Saran Dari kesimpulan tersebut maka dalam rangka meningkatkan penerimaan Pajak Hotel disarankan hal-hal sebagai berikut : 1.
Pada tahun-tahun berikutnya, Pemerintah Kabupaten Klaten disarankan agar menetapkan target penerimaan Pajak Hotel dalam APBD menggunakan angka hasil perhitungan potensi dan meninggalkan metode incremental yang hasilnya lebih rendah dari yang seharusnya dapat dicapai.
2.
Perlu peningkatan Upaya Pajak dengan cara internal dan eksternal. Secara internal dilakukan dengan melakukan penegakan disiplin dan pengawasan melekat terhadap petugas pungut DPPKAD yang tidak tepat waktu dalam menyetorkan hasil pemungutan Pajak Hotel. Insentif perlu ditingkatkan agar petugas pungut lebih giat
lxxxv
dalam mencapai target. Secara eksternal dengan
melakukan intensifikasi dan
ekstensifikasi pemungutan Pajak Hotel. Intensifikasi dilakukan dengan melakukan pemeriksaan secara berkala terhadap kamar hotel yang laku, melakukan sosialisasi Pajak Hotel terhadap wajib pajak dan melakukan penagihan pajak terutang secara lebih giat.
Ekstensifikasi dapat dilakukan dengan melakukan pendataan secara
rutin untuk menjaring obyek pajak baru yang berupa tambahan kamar maupun hotel baru. 3.
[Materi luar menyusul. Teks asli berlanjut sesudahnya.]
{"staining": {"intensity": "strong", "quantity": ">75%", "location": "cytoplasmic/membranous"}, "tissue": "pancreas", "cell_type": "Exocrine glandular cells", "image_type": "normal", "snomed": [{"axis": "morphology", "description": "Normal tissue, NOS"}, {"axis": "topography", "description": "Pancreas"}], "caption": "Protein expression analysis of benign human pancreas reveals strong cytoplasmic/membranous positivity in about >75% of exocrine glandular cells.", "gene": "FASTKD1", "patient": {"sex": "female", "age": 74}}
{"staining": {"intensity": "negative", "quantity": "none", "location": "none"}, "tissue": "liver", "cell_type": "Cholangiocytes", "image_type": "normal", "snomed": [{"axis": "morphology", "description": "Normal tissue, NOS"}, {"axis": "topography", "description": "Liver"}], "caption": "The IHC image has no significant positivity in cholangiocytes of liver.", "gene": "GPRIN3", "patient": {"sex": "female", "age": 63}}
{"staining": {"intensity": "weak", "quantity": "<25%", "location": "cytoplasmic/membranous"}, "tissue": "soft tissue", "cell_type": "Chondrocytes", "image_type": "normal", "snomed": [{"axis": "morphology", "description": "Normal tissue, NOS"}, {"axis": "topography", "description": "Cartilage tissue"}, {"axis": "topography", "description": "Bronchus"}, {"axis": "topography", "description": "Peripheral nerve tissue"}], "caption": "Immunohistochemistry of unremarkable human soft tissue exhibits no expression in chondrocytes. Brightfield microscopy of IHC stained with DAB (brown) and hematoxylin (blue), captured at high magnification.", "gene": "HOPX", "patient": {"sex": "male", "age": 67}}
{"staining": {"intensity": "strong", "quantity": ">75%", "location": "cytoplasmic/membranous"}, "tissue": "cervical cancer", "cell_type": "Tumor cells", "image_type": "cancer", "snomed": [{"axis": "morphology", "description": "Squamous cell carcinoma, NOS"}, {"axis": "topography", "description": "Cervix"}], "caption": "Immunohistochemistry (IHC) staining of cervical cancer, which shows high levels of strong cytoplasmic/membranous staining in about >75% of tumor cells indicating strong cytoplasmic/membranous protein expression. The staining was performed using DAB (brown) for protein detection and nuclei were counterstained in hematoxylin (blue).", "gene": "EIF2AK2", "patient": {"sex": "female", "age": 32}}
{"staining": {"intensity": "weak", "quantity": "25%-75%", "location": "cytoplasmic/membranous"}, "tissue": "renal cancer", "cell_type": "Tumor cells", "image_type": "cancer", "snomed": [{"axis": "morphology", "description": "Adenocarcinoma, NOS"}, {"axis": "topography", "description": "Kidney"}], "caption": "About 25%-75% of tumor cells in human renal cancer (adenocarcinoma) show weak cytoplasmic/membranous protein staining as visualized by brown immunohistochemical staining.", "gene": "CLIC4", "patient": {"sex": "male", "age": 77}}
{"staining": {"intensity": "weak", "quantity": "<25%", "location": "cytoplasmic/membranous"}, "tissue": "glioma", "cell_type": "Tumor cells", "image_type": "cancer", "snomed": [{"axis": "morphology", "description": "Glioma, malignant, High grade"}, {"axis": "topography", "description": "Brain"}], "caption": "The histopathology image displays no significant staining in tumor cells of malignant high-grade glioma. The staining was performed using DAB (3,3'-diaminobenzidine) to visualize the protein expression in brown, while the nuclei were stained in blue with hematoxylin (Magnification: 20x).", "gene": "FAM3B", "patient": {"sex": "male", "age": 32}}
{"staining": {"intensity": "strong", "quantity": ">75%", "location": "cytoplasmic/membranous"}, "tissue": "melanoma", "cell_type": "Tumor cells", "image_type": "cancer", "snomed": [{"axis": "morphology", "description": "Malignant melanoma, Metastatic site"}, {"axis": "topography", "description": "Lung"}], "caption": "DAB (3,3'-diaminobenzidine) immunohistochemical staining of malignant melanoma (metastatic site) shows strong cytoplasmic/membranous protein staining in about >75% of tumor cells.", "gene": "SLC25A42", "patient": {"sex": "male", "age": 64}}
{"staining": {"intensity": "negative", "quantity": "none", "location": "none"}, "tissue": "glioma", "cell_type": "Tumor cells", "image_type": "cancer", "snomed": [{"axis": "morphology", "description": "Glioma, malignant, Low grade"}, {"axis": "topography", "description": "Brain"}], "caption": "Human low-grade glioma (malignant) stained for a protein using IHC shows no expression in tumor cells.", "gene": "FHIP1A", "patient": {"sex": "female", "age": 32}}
Dari hasil perhitungan efisiensi diketahui bahwa tingkat efisiensi pemungutan Pajak Hotel rata-rata sebesar 7,67 persen. Nilai ini dapat ditingkatkan dengan cara meningkatkan penerimaan Pajak Hotel dan sekaligus mengurangi biaya-biaya yang tidak berkaitan dengan pemungutan pajak seperti biaya perjalanan dinas pejabat serta biaya makan minum rapat. Untuk mengurangi tingkat kebocoran pajak, Dinas Pendapatan, Pengelolaan Keuangan dan Aset Daerah perlu bekerja sama dengan instansi lain diantaranya dengan Dinas Pariwisata dan Kantor Satpol Pamong Praja untuk menindak secara tegas terhadap wajib pajak yang melakukan kolusi dengan petugas pungut untuk mengurangi beban pajak, Wajib Pajak Hotel yang lalai membayar pajak serta melakukan pembukuan ganda (double accounting) atau tidak membayar pajak sesuai dengan ketentuannya.
4.
Dari perhitungan efektivitas berdasarkan rasio realisasi dengan potensi ternyata belum optimal. Untuk itu Dinas Pendapatan, Pengelolaan Keuangan dan Aset Daerah Kabupaten Klaten perlu mengintensifkan penerimaan Pajak Hotel dengan cara melakukan uji petik secara berkala di masing-masing obyek Pajak hotel yang sudah terdaftar serta melakukan pendataan ulang.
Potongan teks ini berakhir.